What were the results of your tests? How did the algorithm compare to expert human readers (subspecialized radiology doctors who are trained to read bone X-rays)?
The results of the study showed a sensitivity increase in the detection of fractures of 10.4%.
With the assistance of the Boneview software, 75.2% of fractures were detected compared to the lower number of 64.8% detected without the assistance of the software (p<0.05).
There was also a 5% increase in specificity in fracture detection when using the software, with specificity increasing from 90.6% without assistance to 95.6% with software assistance (p<0.05).
The reading time of 6.3 seconds per radiograph (p=0.046) was also successfully decreased, with reading time decreasing from 55.5 seconds without assistance to 49.2 seconds with software assistance.
Did you come across any challenges during your research, and if so, how did you overcome them?
Training all 24 readers with various backgrounds on reading with AI was somewhat a unique challenge. On the other hand, the readers were all happy to be part of the study and thought that the use of the AI algorithm was easy, friendly and extremely intuitive. Overall, this research study/trial went well.
Although your research was focused on fracture diagnosis, could this algorithm be applied to other diseases and disorders?
Absolutely. Aside from detecting fractures, GLEAMER can also be enhanced to expand the types of findings the AI can detect: in Europe, the CE-marked version can already highlight dislocations, effusions and bone lesions on top of fractures.
We firmly believe the same technology can be applied to different types of findings to enrich the output of the AI algorithm when assessing trauma X-Rays.
What are the next steps for your research?
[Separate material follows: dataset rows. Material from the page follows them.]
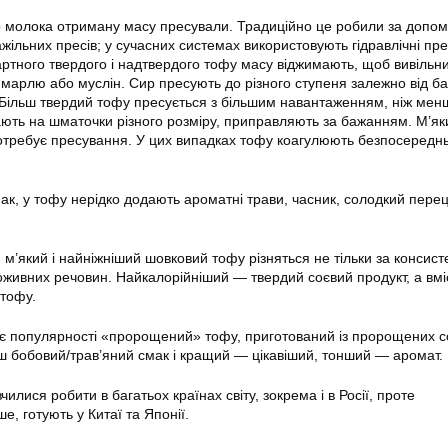
го молока отриману масу пресували. Традиційно це робили за допо
жільних пресів; у сучасних системах використовують гідравлічні пр
ртного твердого і надтвердого тофу масу віджимають, щоб вивільни
 марлю або муслін. Сир пресують до різного ступеня залежно від б
. Більш твердий тофу пресується з більшим навантаженням, ніж мен
ають на шматочки різного розміру, приправляють за бажанням. М’яки
отребує пресування. У цих випадках тофу коагулюють безпосереднь
к, у тофу нерідко додають ароматні трави, часник, солодкий перець
м’який і найніжніший шовковий тофу різняться не тільки за консист
поживних речовин. Найкалорійніший — твердий соєвий продукт, а вмі
тофу.
є популярності «пророщений» тофу, приготований із пророщених с
ш бобовий/трав’яний смак і кращий — цікавіший, тонший — аромат.
чилися робити в багатьох країнах світу, зокрема і в Росії, проте
е, готують у Китаї та Японії.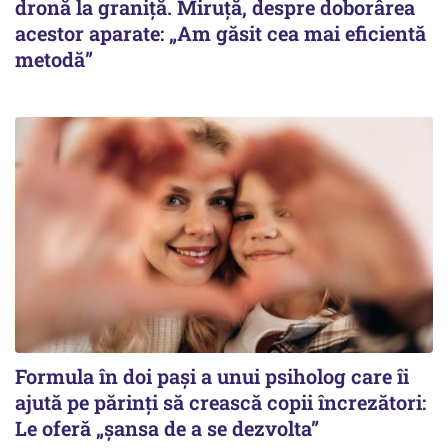
dronă la graniță. Miruță, despre doborârea
acestor aparate: „Am găsit cea mai eficientă
metodă”
Formula în doi pași a unui psiholog care îi
ajută pe părinți să crească copii încrezători:
Le oferă „șansa de a se dezvolta”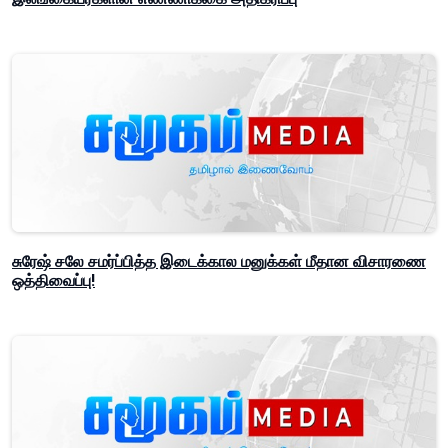
சுரேஷ் சலே சமர்ப்பித்த இடைக்கால மனுக்கள் மீதான விசாரணை
ஒத்திவைப்பு!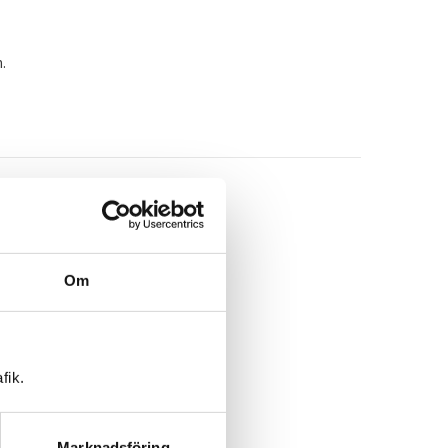
.
Om
fik.
Marknadsföring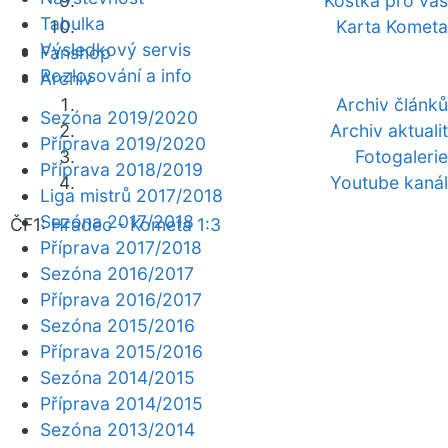
Kostka pro vás
Tabulka
Karta Kometa
Výsledkový servis
Fanshop
Rozlosování a info
Archiv
Archiv článků
Sezóna 2019/2020
Archiv aktualit
Příprava 2019/2020
Fotogalerie
Příprava 2018/2019
Youtube kanál
Liga mistrů 2017/2018
Sezóna 2017/2018
ČF1:
Hradec - Kometa 1:3
Příprava 2017/2018
Sezóna 2016/2017
Příprava 2016/2017
Sezóna 2015/2016
Příprava 2015/2016
Sezóna 2014/2015
Příprava 2014/2015
Sezóna 2013/2014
The next steps of our research involve validating these new versions of the algorithm on other types of findings and using different body parts. We will then take these validated new versions of the AI algorithm and again use data from across the United States to demonstrate its generalizability. The future is exciting in terms of our research possibilities.
About Dr. Ali Guermazi
Dr. Guermazi is a Professor of Radiology and Medicine, Assistant Dean of Diversity and Inclusion and Director of the Quantitative Imaging Center (QIC) at Boston University School of Medicine. Dr. Guermazi’s interest is musculoskeletal diseases, in particular, the diagnosis and disease progression assessment of osteoarthritis using MRI. His work has focused on identifying structural risk factors for developing and worsening osteoarthritis. Dr. Guermazi had been involved in developing several original and widely accepted radiological methods to assess osteoarthritis disease risk and progression, including the WORMS, BLOKS and MOAKS for the knee, HOAMS for the hip and fixed-flexion radiography for measuring joint space width. Dr. Guermazi has been involved as an MRI reader for the past 22 years in several large U.S. studies, including the Health Aging and Body Composition (Health ABC) study, the Boston Osteoarthritis Knee study (BOKS), the Multi-center Osteoarthritis STudy (MOST), the Framingham study, Osteoarthritis Initiative (OAI), and other large NIH-funded studies, as well as several Pharmaceutical-sponsored clinical trials. He is the author of over 610 peer-reviewed publications and an Investigator on numerous research grants related to MRI reading for osteoarthritis. Dr. Guermazi was Deputy Editor of RADIOLOGY from 2013-2019 and is currently Vice Editor-in-Chief of Skeletal Radiology.